Die Festnahme und der anschließende Tod des Anführers des Cártel Jalisco Nueva Generación bei einer Militäroperation in Tapalpa, Jalisco, löste eine Welle der Gewalt aus, die die täglichen Aktivitäten von Millionen im Land lähmte und mit einem tragischen Ausgang endete, dem Tod von mindestens 27 Mitgliedern der Sicherheitskräfte. Unter ihnen befanden sich 25 Mitglieder der Guardia Nacional (GN), die in Hinterhalten und Vergeltungsangriffen ums Leben kamen, zusammen mit einem Gefängniswärter und einem weiteren öffentlichen Bediensteten der Fiscalía del Estado de Jalisco. Ihr Tod hinterlässt zerbrochene Familien und eine soziale Leere, die der Staat und die Gesellschaft nicht zu füllen wissen.

Diese Tragödie ist nicht isoliert. Die offiziellen Zahlen offenbaren eine Blutung in den Reihen der Streitkräfte. Von 2018 bis November 2024 haben laut Daten der Streitkräfte mindestens 318 Mitglieder des Heeres, der Marine und der Guardia Nacional im Dienstes ihrer Pflicht in 2.770 Auseinandersetzungen mit kriminellen Gruppen ihr Leben verloren. Davon gehörten 272 zum Heer, 17 zur Marine und 141 zur GN seit ihrer Gründung 2019.

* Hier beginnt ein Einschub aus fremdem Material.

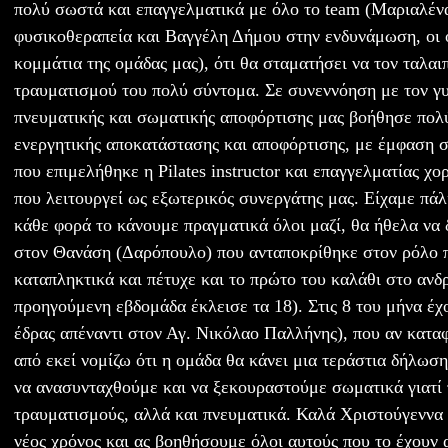
πολύ σωστά και επαγγελματικά με όλο το team (Μαριαλέ
φυσικοθεραπεία και Βαγγέλη Δήμου στην ενδυνάμωση, οι ο
κομμάτια της ομάδας μας), ότι θα σταματήσει να τον ταλα
τραυματισμού του πολύ σύντομα. Σε συνεννόηση με τον γ
πνευματικής και σωματικής αποφόρτισης μας βοήθησε πολ
ενεργητικής αποκατάστασης και αποφόρτισης, με έμφαση σ
που επιμελήθηκε η Pilates instructor και επαγγελματίας χο
που λειτουργεί ως εξωτερικός συνεργάτης μας. Είχαμε πάλι
κάθε φορά το κάνουμε πραγματικά όλοι μαζί, θα ήθελα να
στον Θανάση (Δαρόπουλο) που ανταποκρίθηκε στον ρόλο 
καταπληκτικά και πέτυχε και το πρώτο του καλάθι στο ανδ
προηγούμενη εβδομάδα έκλεισε τα 18). Στις 8 του μήνα έχο
έδρας απέναντι στον Αγ. Νικόλαο Παλλήνης), που αν κατ
από εκεί νομίζω ότι η ομάδα θα κάνει μια τεράστια δήλωση
να ανασυνταχθούμε και να ξεκουραστούμε σωματικά γιατί
τραυματισμούς, αλλά και πνευματικά. Καλά Χριστούγεννα 
νέος χρόνος και ας βοηθήσουμε όλοι αυτούς που το έχουν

Diese Zahlen sind keine bloßen Statistiken, sie repräsentieren verkürzte Leben, zerstörte Häuser und eine unbezahlbare soziale Schuld. Die Familien dieser Mitglieder stehen vor wirtschaftlicher und emotionaler Verwaistheit; Witwen und Kinder sind der Prekarität ausgesetzt, ohne angemessene Pensionen oder umfassende psychologische Unterstützung. In einem Land, in dem 60 % der GN-Mitglieder unter 30 Jahre alt sind, treten viele aus Mangel an Arbeitsmöglichkeiten ein, was ihr Opfer zu einem grausamen Spiegelbild struktureller Ungleichheiten macht.

Aber die Kritik erschöpft sich nicht im staatlichen Bereich. Und das ist der spirituelle Bereich. Die Militärseelsorge, die ein effektiver Mechanismus für Trost im Glauben und Begleitung für die Familien der Gefallenen sein sollte, fehlt gänzlich. Nach der Trauer vom 22. Februar, soweit bekannt, gab es keine authentisch seelsorgerliche Botschaft, keine bloße Mitteilung, von den Bischöfen der Conferencia del Episcopado Mexicano (CEM), um die Witwen und Waisen dieser 25 nationalen Wächter zu trösten, oder eine Initiative zur spirituellen Begleitung, die den Schmerz der Familien stützt und lindert. Diese Unterlassung offenbart eine Vernachlässigung der Streitkräfte, eines Sektors, der trotz seiner Rolle in der nationalen Verteidigung in einem Land, in dem die Streitkräfte in einem unerkannten Krieg sind, vergessen scheint.

Der direkte Verantwortliche für diese Seelsorge in der Conferencia del Episcopado Mexicano, der Erzbischof von Tlalnepantla und Titular der Dimensión Episcopal de Fuerzas Armadas, ist für eine Seelsorge verantwortlich, die eine definierte Struktur haben und in ständiger Erneuerung vor dieser Situation in Mexiko stehen sollte.

In der Kirche Mexikos, sogar innerhalb der Grenzen des laizistischen Staates —der die humanitäre Begleitung nicht verbietet—, ist die Militärseelsorge eine vergessene Dimension. Das Evangelium wird nicht nur in Tempeln gepredigt, sondern in den Schützengräben der nationalen Realität. Diese Schuld zu ignorieren perpetuiert nicht nur die Verwaistheit, sondern beraubt die Mitglieder der Streitkräfte einer spirituellen und evangelischen Begleitung, weil, wie Papst Benedikt XVI. feststellte, „die religiöse Dimension eine besondere Bedeutung auch im Leben eines Soldaten hat“. (Benedikt XVI., Ansprache an die Teilnehmer des Internationalen Kongresses der Militärordinarien, 22. Oktober 2011).